*Extracted data entries*.
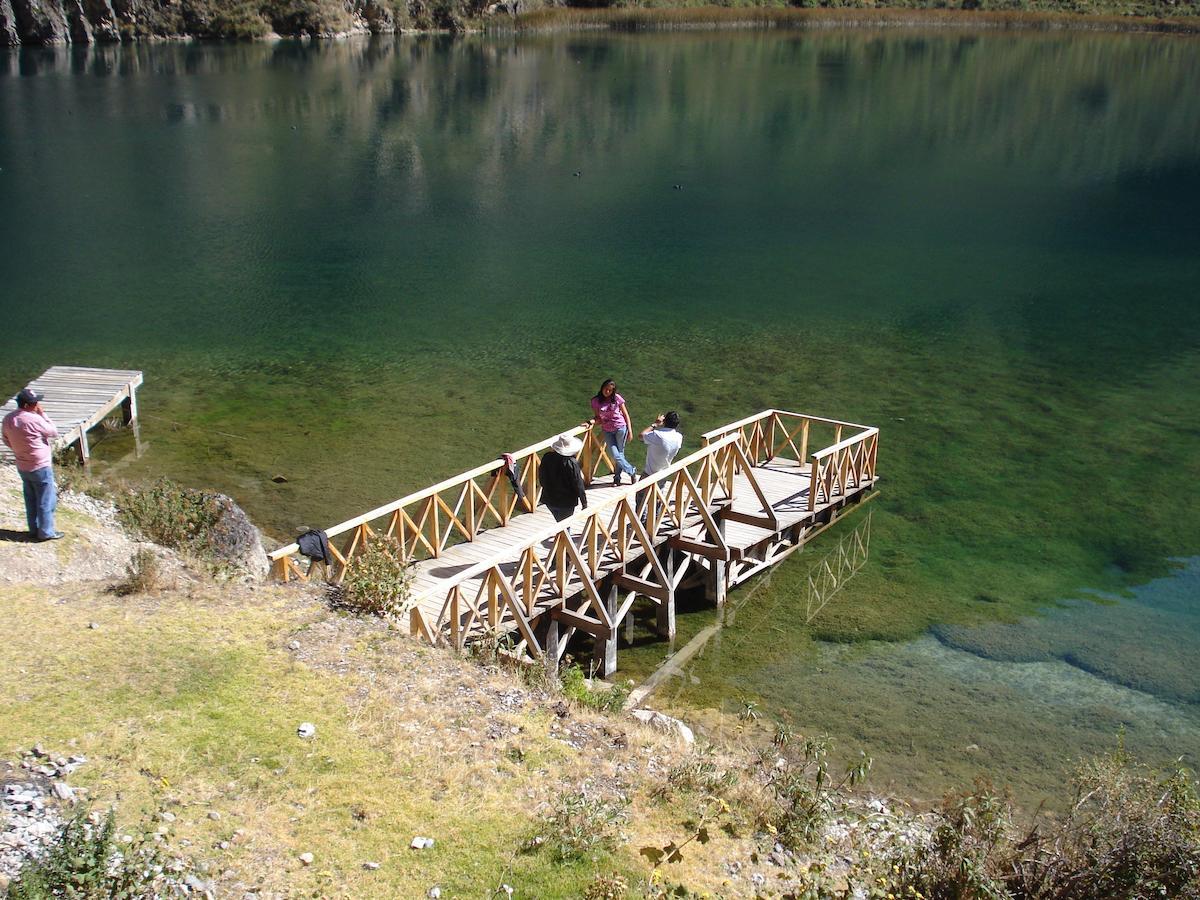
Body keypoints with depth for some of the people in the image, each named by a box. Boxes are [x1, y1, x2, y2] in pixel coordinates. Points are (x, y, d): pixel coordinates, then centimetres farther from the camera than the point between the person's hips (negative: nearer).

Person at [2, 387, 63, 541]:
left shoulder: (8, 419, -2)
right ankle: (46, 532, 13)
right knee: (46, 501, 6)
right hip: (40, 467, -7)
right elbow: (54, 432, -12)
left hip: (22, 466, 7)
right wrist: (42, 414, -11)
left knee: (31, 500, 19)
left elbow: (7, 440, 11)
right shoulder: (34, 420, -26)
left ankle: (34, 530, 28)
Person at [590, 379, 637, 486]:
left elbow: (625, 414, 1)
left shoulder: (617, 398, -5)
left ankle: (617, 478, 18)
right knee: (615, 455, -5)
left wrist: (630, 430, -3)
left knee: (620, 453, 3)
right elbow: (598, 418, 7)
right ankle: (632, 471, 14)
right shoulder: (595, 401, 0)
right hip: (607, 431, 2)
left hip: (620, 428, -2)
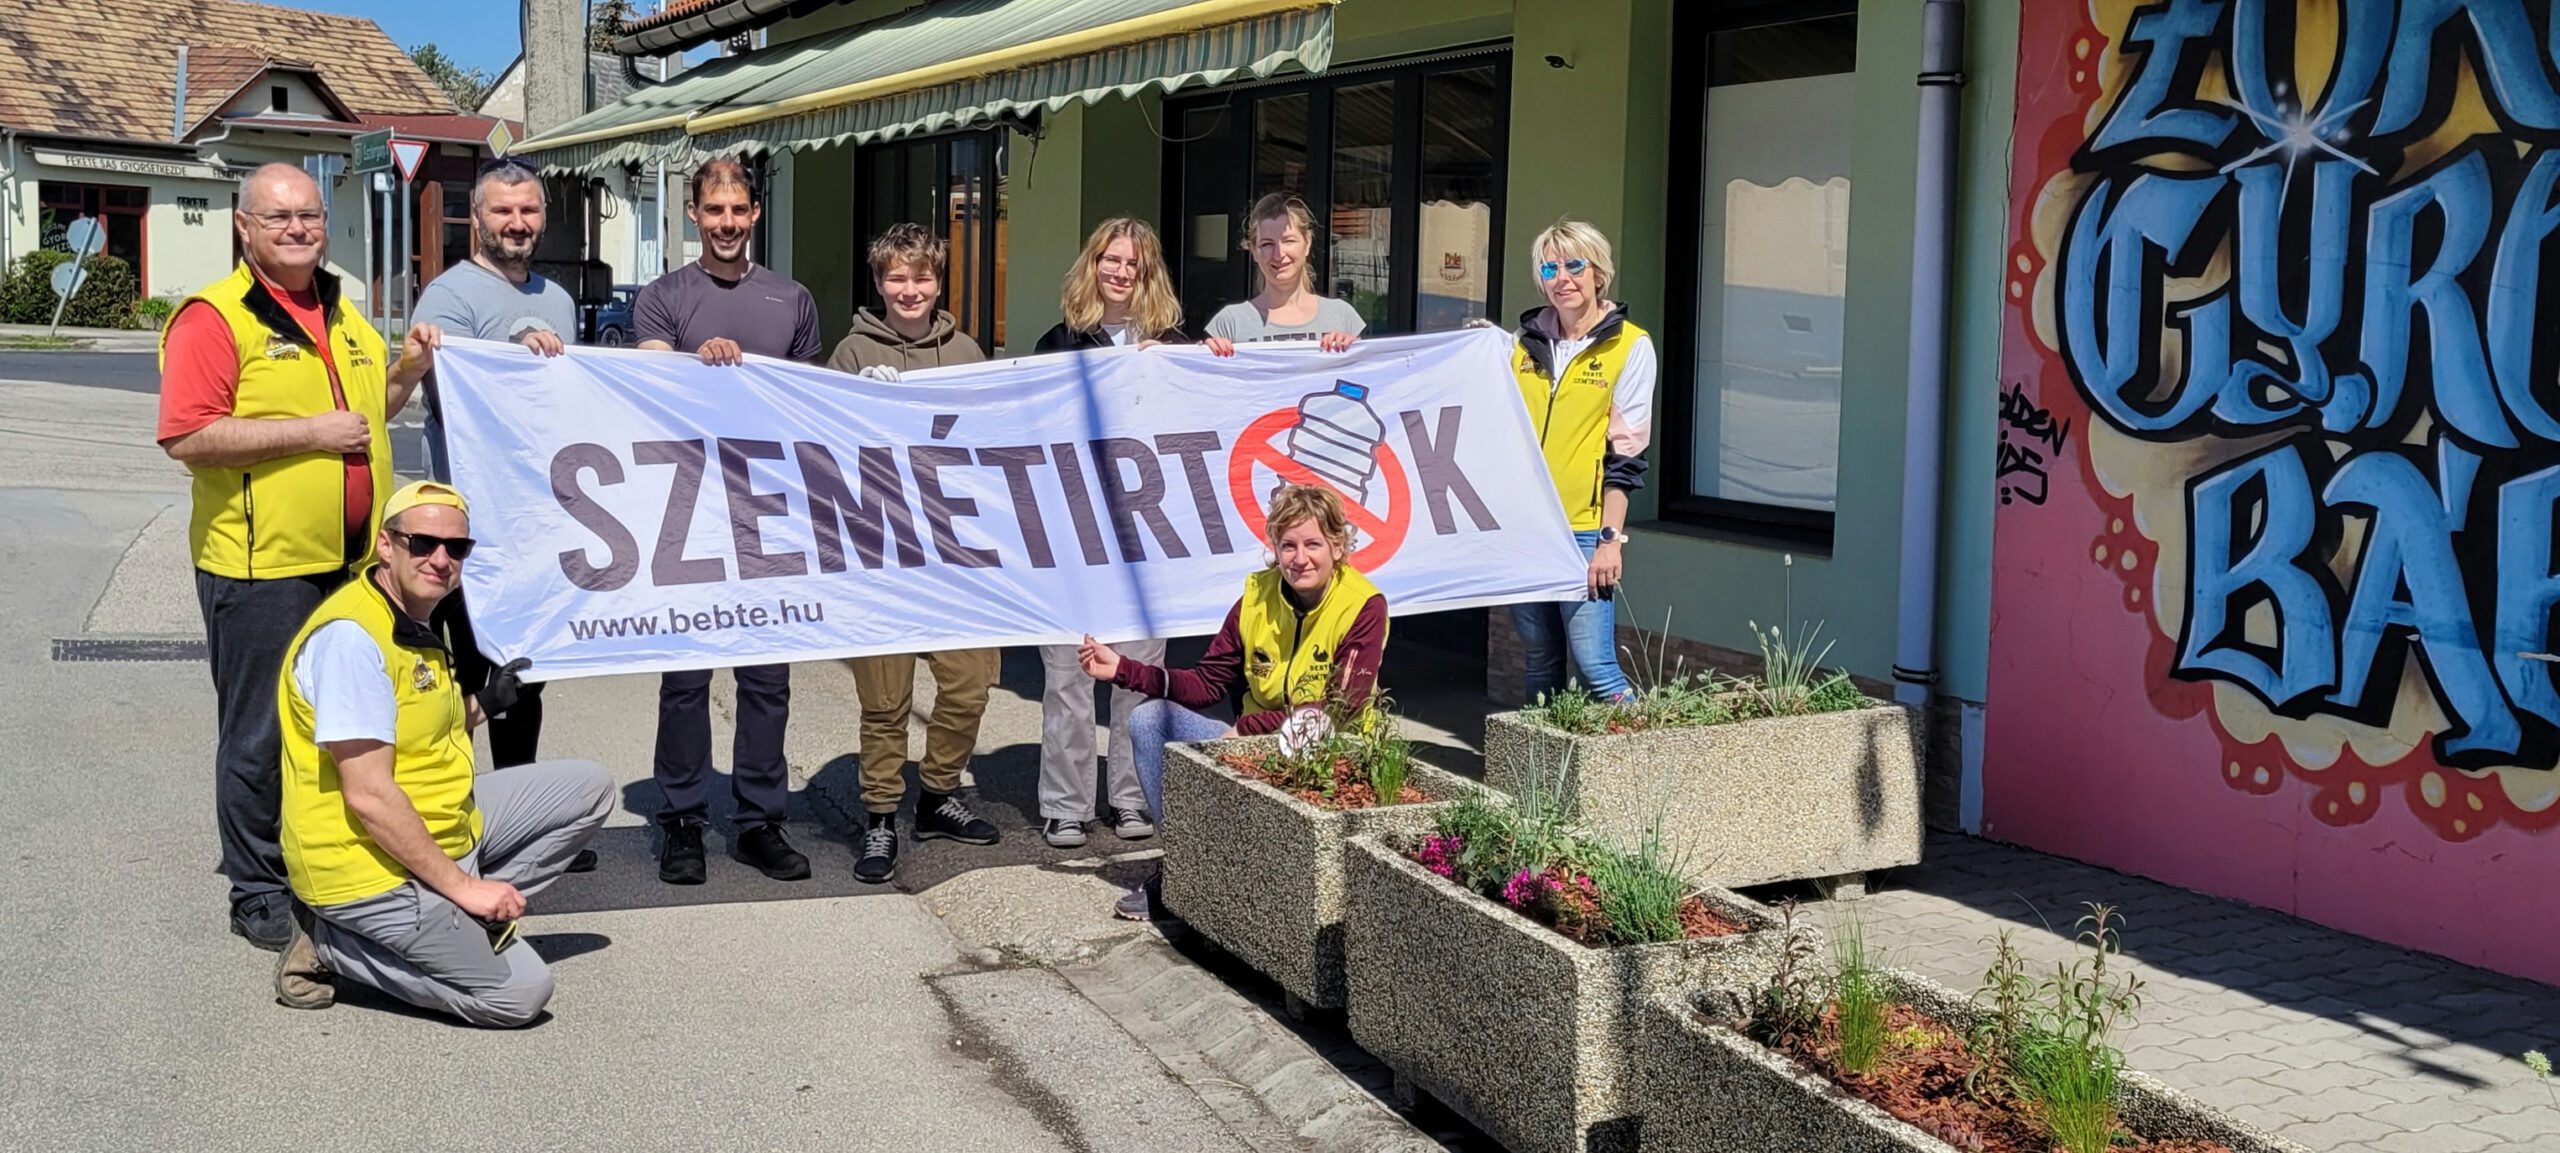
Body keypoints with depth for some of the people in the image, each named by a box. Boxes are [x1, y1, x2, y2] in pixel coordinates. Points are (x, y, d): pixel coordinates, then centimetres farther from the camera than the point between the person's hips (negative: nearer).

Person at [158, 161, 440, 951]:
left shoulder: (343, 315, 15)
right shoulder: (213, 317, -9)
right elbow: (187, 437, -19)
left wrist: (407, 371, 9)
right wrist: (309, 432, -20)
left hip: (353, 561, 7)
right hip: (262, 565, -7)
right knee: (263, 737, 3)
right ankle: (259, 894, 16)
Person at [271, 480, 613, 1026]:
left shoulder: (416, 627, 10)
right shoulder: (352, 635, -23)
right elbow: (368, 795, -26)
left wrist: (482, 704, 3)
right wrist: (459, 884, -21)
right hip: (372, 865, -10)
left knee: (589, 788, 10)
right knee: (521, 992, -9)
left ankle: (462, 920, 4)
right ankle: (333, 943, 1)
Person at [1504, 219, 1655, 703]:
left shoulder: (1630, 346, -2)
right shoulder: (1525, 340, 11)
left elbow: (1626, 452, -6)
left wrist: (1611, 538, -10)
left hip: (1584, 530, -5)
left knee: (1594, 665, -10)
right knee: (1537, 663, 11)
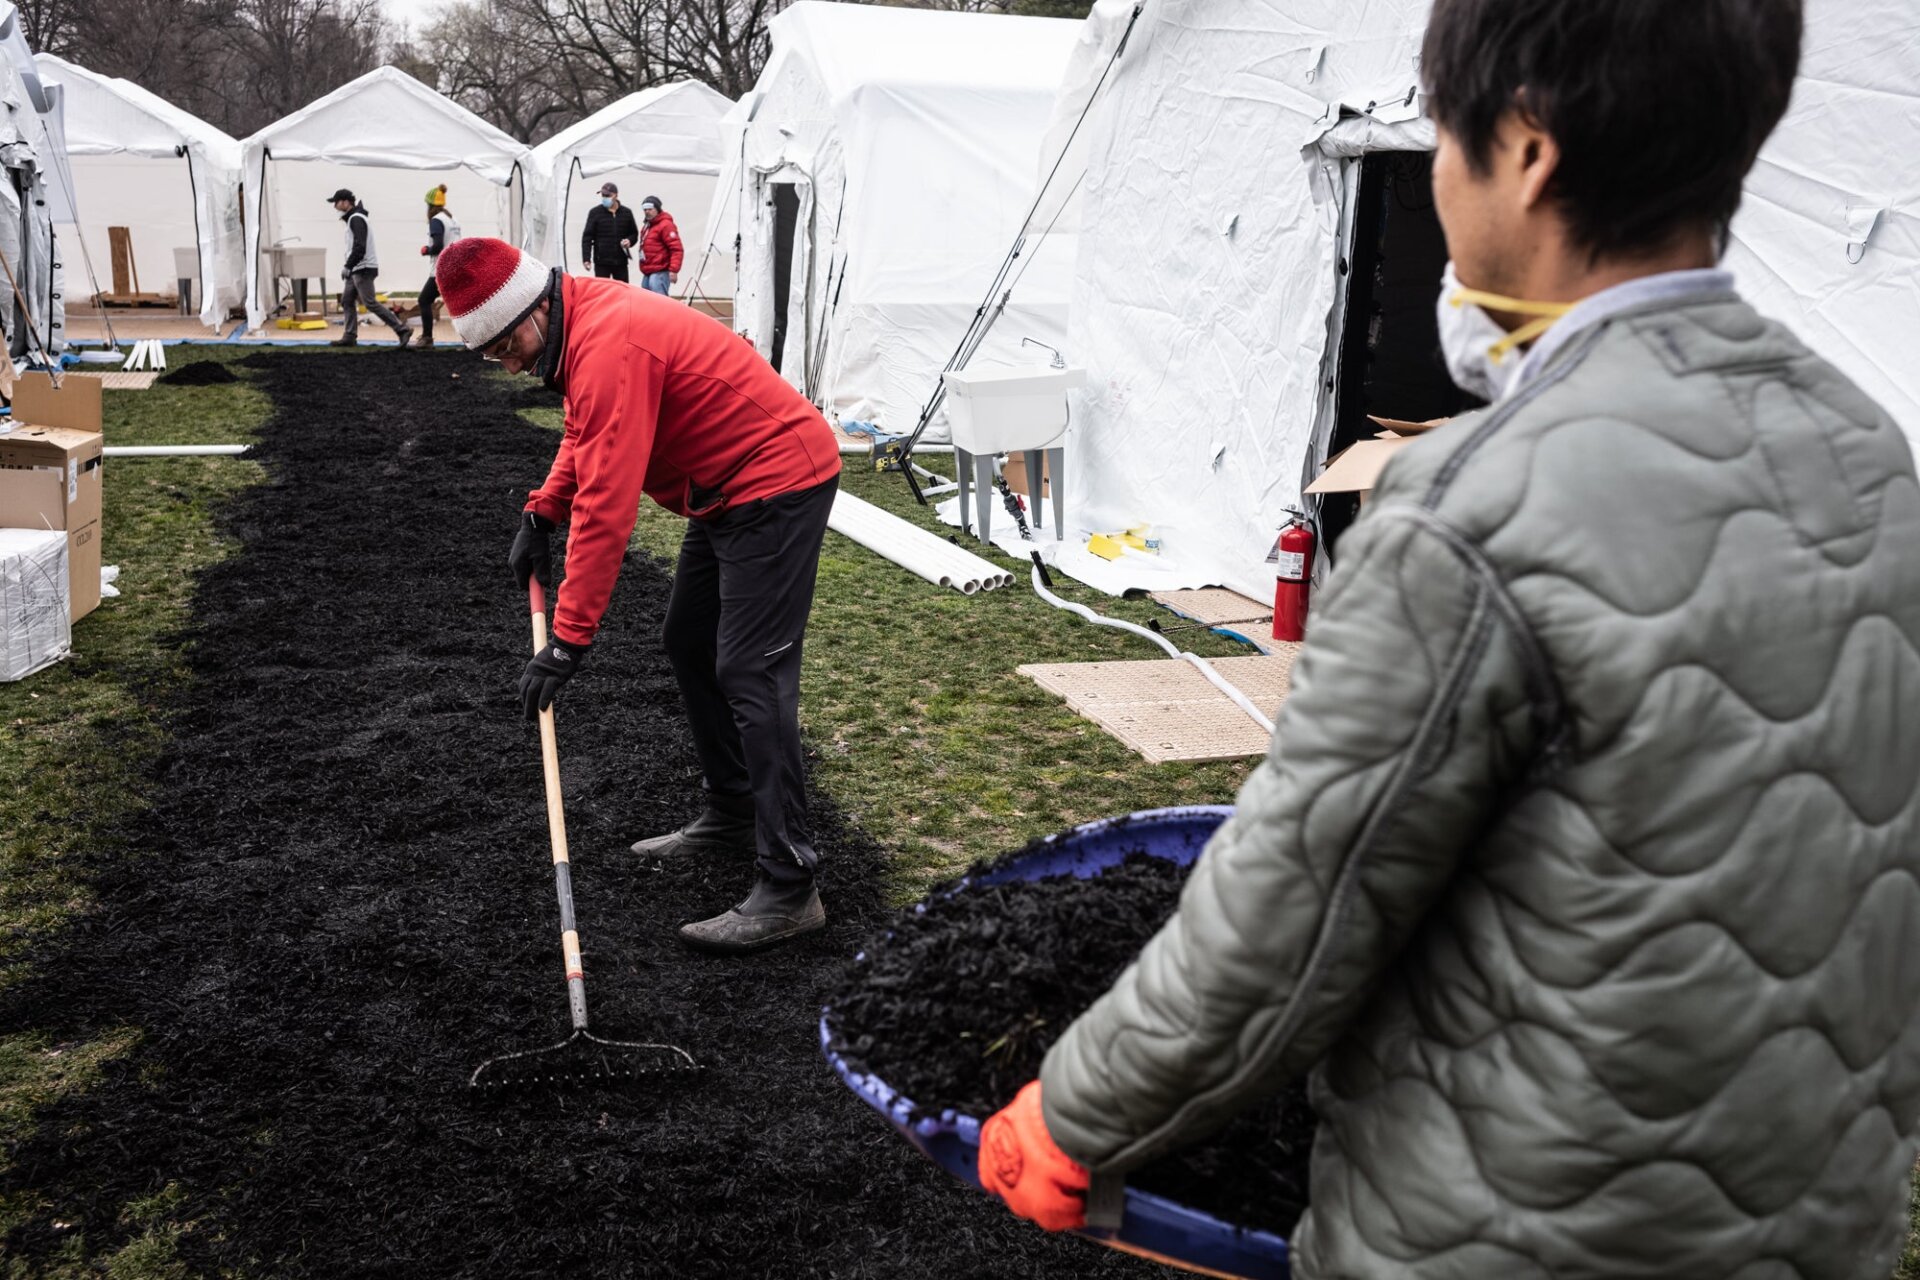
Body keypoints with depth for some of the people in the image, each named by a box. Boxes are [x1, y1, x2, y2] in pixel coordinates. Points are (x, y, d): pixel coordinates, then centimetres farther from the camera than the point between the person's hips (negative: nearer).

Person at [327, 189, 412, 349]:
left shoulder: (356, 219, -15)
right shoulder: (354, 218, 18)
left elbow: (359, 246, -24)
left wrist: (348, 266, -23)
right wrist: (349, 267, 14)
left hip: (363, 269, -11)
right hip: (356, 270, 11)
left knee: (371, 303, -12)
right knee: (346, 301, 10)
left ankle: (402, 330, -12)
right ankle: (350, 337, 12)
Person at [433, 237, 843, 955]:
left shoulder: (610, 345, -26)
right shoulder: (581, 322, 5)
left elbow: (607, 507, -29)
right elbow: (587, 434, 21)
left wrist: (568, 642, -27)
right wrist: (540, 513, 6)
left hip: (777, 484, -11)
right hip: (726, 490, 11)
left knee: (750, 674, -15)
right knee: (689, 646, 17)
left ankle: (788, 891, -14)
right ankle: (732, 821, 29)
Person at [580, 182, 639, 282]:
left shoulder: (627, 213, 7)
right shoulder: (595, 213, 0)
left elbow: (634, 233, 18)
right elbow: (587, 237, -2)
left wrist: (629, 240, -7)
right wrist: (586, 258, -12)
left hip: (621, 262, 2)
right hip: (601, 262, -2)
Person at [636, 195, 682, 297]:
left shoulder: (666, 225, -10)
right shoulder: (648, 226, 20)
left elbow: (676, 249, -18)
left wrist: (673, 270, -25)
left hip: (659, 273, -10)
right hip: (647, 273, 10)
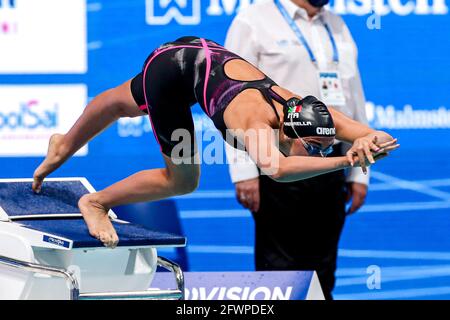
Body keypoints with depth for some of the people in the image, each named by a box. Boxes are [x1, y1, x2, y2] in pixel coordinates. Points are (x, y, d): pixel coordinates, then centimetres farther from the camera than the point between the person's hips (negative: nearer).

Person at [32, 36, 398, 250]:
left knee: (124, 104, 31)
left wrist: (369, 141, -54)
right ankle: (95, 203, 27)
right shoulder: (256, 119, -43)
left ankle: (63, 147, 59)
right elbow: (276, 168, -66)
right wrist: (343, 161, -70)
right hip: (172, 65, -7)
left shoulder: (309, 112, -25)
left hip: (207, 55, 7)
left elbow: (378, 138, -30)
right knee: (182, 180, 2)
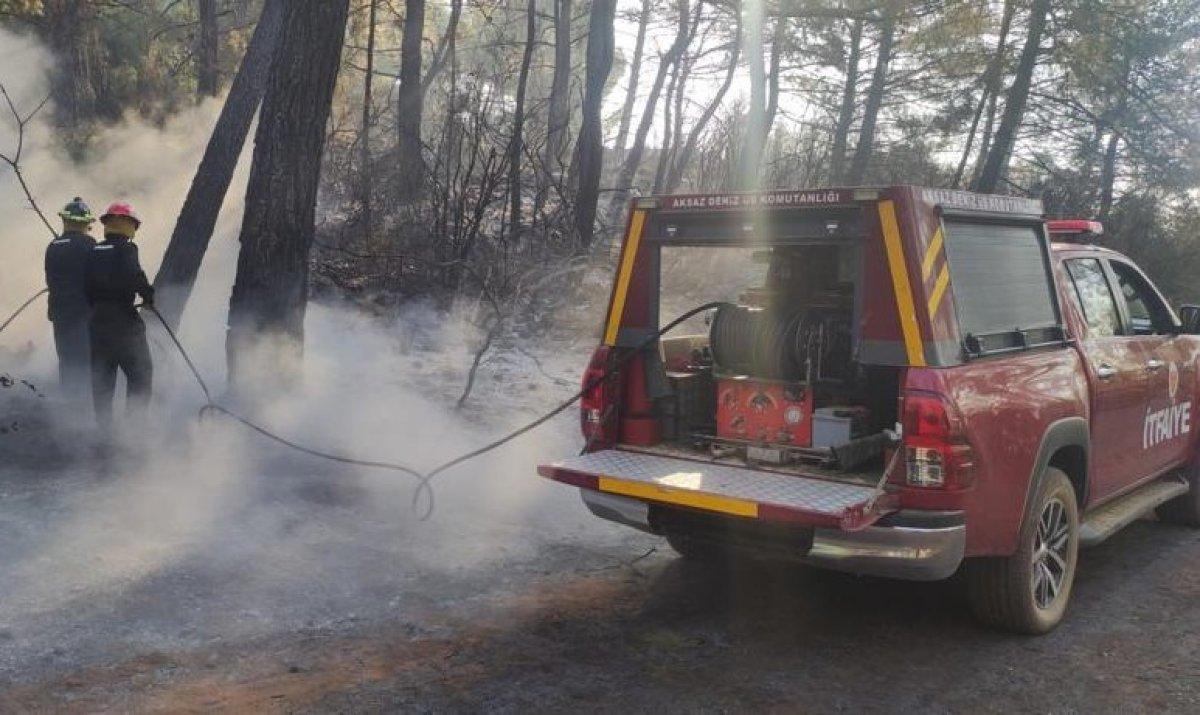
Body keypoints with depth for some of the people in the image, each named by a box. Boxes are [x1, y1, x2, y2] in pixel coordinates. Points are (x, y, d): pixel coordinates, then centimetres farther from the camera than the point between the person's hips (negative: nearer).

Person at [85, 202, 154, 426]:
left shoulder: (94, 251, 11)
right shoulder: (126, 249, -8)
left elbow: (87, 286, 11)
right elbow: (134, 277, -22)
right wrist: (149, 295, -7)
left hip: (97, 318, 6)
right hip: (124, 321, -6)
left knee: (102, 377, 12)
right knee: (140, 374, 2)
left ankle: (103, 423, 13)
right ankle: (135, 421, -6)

*Exercise details*. Exact copies of the lines from the one containing "right knee: (182, 180, 2)" through the final line of the data are required; pictures are to be omitted.

*Output for this exercise*.
right knee: (182, 180, 2)
Body keypoints with depth for some of the people in the image, each named by a box. Boxes are [x1, y1, x2, y2] in pixel coordinates. Points are (x, y, d): pixel coordinates, then centimetres farther from the camera than the point between the person's hips (negative: nearer).

Person at [85, 202, 154, 426]:
left shoulder: (94, 251, 11)
right shoulder: (126, 249, -8)
left elbow: (87, 286, 11)
right elbow: (134, 277, -22)
right wrist: (149, 295, -7)
left hip: (97, 318, 6)
right hip: (124, 321, -6)
left knee: (102, 377, 12)
right knee: (140, 374, 2)
left ankle: (103, 423, 13)
right ankle: (135, 421, -6)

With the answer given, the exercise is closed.